As soon as Reginald Carne was taken away, Mr. Armstrong and his daughter returned to the village. A few of the villagers followed their example; but for most of them the fascination of watching the flames that were leaping far above the shell of the house was too great to be resisted, and it was not until the day dawned and the flames smouldered to a deep, quiet glow, that the crowd began to disperse.

"It has been a terrible scene," Mary said, as she walked with her father down the hill.

"A terrible scene, child, and it would have been just as well if you had stayed at home and slept comfortably. If I had thought that you were going to be so foolish, I would not have gone myself."

"You know very well, father, you could not have helped yourself. You could not have sat quietly in our cottage with the flames dancing up above the tree tops there, if you had tried ever so much. Well, somehow I am glad that The Hold is destroyed; but of course I am sorry for Mr. Carne's death, for I suppose he will die."

"I don't think you need be sorry, Mary. Far better to die even like that than to live till old age within the walls of a madhouse."

"Yes; but it was not the death, it was the horror of it."

"There was no horror in his case, my dear. He felt nothing but a wild joy in the mischief he had done. I do not suppose that he had a shadow of fear of death. He exulted both in the destruction of his house and in our inability to get at him. I really do not think he is to be pitied, although it was a terrible sight to see him. No doubt he was carrying out a long-cherished idea. A thing of this sort does not develop all at once. He may for years have been brooding over this unhappy taint of insanity in his blood, and have persuaded himself that with the destruction of the house, what the people here foolishly call the curse of the Carnes would be at an end."

"But surely you don't believe anything about the curse, father?"

"Not much, Mary; the curse was not upon the house, but in the insanity that the Spanish ancestors of the Carnes introduced into the family. Still I don't know, although you may think me weak-minded, that I can assert conscientiously that I do not believe there is anything in the curse itself. One has heard of such things, and certainly the history of the Carnes would almost seem to justify the belief. Ronald and his two sisters are, it seems, the last of those who have the Carnes' blood in their veins, and his misfortunes and their unhappiness do not seem to have anything whatever to do with the question of insanity. At any rate, dear, I, like you, am glad that The Hold is destroyed. I must own I should not have liked the thought of your ever becoming its mistress, and indeed I have more than once thought that before I handed you over to Ronald, whenever that event might take place, I should insist on his making me a promise that should he survive his cousin and come into the Carnes' estates, he would never take you to live there. Well, this will be a new incident for you to write to him about. You ought to feel thankful for that; for you would otherwise have found it very difficult to fill your letters till you hear from him what course he is going to adopt regarding this business of Ruth Powlett and Forester."
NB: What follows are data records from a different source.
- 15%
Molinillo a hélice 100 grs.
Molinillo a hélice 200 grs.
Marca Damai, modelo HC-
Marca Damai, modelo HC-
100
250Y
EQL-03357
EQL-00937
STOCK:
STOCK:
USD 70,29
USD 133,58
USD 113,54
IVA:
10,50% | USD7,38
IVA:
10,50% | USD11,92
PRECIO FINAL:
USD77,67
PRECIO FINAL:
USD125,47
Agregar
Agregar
Mary smiled quietly to herself under cover of the darkness, for indeed she found by no means the difficulty her father supposed in filling her letters. "It is nearly four o'clock," she said, as she entered the house and struck a light. "It is hardly worth while going to bed, father."

"All right, my dear, you can please yourself. Now it is all over I acknowledge I feel both cold and sleepy, and you will see nothing more of me until between ten and eleven o'clock in the morning."

"Oh, if you go to bed of course I shall not stop up by myself," Mary said; "but I am convinced that I shall not close an eye."

"And I am equally convinced, Mary, that in a little over half an hour you will be sound asleep;" and in the morning Mary acknowledged that his anticipation had been verified.